It’s been one month since National Labor Relations Board member Terence Flynn, a Republican, came under fire for leaking sensitive NLRB information to a Romney campaign labor adviser, and an NLRB Inspector General report released yesterday is only intensifying the criticism.
Flynn was initially accused of providing sensitive information such as pre-decisional votes, the identities of counsel assigned to cases and analysis of some NLRB cases to Peter Schaumber, Mitt Romney’s labor policy co-chair at the time, to be used in political attacks against the board. (Mike Elk has a good rundown of those allegations at In These Times).
The IG report released yesterday contained even more damning information—searches of Flynn’s e-mail accounts revealed he leaked quite a bit of information about cases that were still being considered by the board, including “a draft of a board majority decision and four dissents that had not yet been issued, as well as other deliberative non-public information involving the processing of cases and issues by the Board.”
Leaking deliberative information to political opponents of the NLRB before any decisions are made is serious business—and the report also stated that Flynn repeatedly misled the IG’s office about what he did and defended some leaks as proper.
This led to immediate condemnations and calls for resignation from Democratic leaders. Senator Tom Harkin, chair of the Senate Health, Education, Labor and Pensions Committee said in a statement:
I am deeply disturbed by the findings of today’s Inspector General Report and believe that Mr. Flynn should resign immediately. For Mr. Flynn to continue to maintain that he has done nothing wrong in the face of the overwhelming evidence of serious misconduct suggests that he lacks both the professional judgment and ethical integrity to continue serving on the Board.

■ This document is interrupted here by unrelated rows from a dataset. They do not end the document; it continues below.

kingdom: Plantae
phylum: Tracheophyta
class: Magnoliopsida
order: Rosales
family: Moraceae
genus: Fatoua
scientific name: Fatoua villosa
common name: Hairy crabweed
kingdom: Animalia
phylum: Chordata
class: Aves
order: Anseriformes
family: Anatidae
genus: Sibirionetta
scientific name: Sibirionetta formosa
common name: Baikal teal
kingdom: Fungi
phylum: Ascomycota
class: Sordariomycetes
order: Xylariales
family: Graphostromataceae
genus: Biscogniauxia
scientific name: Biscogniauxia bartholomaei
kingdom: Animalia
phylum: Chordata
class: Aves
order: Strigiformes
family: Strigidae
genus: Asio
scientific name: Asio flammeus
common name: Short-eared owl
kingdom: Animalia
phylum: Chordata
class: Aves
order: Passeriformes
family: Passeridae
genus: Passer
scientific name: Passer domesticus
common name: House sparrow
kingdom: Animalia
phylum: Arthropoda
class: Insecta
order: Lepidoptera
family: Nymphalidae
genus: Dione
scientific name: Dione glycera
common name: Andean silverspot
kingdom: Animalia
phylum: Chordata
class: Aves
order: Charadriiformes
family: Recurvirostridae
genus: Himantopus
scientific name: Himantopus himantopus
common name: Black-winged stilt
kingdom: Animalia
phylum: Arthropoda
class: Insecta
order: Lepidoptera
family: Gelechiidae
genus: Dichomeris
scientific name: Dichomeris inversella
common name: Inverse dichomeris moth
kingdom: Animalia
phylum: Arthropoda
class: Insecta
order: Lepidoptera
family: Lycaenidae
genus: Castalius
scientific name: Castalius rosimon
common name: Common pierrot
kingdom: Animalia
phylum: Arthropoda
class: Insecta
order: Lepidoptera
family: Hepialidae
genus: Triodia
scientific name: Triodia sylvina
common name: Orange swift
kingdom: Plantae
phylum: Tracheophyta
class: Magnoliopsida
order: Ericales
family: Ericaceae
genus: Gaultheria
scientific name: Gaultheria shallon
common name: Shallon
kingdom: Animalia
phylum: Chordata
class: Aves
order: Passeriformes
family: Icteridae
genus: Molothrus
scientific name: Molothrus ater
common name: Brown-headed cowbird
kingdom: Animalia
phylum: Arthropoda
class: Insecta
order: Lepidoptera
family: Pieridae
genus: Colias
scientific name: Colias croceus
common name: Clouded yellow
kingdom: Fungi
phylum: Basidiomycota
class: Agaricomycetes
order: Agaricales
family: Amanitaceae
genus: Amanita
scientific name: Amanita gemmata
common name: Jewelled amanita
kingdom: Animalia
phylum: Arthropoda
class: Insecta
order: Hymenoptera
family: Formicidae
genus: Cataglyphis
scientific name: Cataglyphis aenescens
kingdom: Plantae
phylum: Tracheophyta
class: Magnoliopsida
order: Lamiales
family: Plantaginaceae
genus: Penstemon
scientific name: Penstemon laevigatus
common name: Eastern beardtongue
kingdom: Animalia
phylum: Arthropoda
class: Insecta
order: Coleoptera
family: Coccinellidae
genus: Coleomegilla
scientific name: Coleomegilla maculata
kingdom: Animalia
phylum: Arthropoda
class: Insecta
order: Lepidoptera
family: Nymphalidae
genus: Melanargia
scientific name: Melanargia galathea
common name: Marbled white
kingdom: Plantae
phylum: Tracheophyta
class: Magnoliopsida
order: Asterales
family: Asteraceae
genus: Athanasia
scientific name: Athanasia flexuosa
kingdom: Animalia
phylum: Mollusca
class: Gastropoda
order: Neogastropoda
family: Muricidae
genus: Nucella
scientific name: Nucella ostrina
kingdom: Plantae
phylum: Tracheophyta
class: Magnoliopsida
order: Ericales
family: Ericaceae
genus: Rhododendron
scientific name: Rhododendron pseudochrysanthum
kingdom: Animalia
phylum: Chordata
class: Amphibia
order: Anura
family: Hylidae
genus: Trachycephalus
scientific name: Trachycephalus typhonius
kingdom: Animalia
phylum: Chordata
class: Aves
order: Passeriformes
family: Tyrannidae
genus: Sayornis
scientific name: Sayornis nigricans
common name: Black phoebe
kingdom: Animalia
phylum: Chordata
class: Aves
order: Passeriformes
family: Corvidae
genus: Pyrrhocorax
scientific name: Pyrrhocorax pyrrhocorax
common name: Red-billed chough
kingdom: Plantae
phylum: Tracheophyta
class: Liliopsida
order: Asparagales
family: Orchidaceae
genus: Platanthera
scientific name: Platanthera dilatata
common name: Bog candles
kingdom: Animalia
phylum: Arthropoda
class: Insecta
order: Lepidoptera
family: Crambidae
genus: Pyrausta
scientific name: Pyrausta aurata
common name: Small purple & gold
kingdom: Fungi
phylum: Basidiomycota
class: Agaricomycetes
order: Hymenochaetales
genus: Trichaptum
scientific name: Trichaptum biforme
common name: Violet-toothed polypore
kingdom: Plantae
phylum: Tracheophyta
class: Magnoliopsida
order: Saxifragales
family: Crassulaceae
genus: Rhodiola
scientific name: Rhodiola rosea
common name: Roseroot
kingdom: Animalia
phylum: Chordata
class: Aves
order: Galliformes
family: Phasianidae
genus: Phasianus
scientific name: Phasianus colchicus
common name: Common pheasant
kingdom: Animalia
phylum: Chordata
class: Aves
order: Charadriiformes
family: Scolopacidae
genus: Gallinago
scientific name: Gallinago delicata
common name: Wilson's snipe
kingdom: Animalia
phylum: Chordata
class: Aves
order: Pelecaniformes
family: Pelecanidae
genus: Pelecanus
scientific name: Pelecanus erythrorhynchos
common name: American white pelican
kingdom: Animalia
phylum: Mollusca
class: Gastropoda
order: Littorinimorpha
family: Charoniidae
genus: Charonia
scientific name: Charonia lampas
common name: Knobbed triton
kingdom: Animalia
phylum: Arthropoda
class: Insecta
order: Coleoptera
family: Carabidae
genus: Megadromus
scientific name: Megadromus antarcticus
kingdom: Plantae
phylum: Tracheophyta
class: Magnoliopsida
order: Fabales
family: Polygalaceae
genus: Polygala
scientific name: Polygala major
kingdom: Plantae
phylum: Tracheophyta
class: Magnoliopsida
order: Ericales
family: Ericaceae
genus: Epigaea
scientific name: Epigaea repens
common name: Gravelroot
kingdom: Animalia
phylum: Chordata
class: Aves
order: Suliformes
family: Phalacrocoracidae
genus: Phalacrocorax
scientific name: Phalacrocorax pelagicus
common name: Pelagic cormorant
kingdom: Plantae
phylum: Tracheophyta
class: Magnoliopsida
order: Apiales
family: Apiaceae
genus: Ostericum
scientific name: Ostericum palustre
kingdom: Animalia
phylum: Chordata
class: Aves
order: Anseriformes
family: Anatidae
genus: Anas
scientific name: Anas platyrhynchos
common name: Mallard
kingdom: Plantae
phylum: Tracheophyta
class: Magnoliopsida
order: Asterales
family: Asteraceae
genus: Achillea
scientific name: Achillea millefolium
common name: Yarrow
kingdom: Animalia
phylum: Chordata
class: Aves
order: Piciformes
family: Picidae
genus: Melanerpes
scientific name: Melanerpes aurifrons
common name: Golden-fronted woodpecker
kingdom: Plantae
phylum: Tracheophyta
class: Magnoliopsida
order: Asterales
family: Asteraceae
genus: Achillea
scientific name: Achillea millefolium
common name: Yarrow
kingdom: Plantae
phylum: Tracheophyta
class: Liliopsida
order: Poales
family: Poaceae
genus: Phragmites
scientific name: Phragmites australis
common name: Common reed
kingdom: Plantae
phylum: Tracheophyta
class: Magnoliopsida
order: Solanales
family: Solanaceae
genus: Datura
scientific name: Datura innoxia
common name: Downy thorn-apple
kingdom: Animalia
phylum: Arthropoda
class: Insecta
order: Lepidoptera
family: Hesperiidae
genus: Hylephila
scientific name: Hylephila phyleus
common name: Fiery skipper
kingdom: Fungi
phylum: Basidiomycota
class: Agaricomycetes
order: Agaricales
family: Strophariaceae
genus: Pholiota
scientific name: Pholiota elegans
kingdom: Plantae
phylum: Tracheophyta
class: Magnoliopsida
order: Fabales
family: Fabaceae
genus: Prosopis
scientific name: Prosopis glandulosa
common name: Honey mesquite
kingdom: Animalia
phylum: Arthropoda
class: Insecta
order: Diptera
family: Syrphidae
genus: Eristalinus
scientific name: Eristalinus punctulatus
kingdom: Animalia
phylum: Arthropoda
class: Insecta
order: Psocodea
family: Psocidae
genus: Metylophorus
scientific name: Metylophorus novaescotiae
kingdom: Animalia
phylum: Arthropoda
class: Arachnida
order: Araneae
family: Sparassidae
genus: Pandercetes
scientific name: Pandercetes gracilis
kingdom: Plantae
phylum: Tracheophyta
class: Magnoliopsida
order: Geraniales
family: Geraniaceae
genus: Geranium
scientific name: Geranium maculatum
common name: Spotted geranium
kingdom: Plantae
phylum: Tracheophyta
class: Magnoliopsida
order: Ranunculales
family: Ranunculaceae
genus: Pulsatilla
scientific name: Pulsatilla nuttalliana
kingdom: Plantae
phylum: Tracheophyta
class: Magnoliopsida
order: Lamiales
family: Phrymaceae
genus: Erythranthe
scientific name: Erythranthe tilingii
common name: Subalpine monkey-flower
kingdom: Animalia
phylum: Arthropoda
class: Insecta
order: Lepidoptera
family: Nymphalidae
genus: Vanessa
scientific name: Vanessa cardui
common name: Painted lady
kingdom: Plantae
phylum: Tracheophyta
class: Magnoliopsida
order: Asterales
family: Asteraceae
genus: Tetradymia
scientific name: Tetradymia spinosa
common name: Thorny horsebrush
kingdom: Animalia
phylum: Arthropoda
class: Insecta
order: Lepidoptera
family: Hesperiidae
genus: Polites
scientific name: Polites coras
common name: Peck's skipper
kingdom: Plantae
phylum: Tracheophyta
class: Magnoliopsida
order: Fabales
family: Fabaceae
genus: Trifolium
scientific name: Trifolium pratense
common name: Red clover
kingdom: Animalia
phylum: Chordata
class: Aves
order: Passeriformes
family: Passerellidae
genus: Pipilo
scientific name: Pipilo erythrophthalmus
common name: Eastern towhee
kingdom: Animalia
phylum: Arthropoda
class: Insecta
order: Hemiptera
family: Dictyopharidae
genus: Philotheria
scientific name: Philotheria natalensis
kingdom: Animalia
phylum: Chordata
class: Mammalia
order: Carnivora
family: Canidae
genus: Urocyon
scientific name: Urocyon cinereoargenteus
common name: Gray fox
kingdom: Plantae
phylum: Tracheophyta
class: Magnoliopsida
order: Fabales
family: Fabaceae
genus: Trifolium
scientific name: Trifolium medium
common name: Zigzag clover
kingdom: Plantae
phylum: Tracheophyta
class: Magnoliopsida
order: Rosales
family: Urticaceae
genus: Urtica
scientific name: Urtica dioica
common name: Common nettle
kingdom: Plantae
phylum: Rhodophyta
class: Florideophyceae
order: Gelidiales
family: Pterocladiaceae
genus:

Representative George Miller put out a statement directed at Flynn, also calling on him to step down:
Disclosing judges’ deliberations in pending cases to outside parties, for example, is repugnant to the American justice system. Such behavior cannot be allowed to continue. The Board is the only agency where workers and employers may go to have their rights under the National Labor Relations Act vindicated. The public’s faith in this agency and its fair administration of the law matters. Your continued presence at the Board rattles that faith and potentially infringes upon the due process rights of those with business before the Board. For the sake of the Board as an institution, you should resign.
Schaumber resigned from the Romney campaign late last year, at around the same time Flynn learned he was being investigated for the leaks. If Flynn doesn’t resign, it does seem that NLRB bylaws would allow President Obama to remove him. They state: “Any member of the Board may be removed by the President, upon notice and hearing, for neglect of duty or malfeasance in office, but for no other cause.”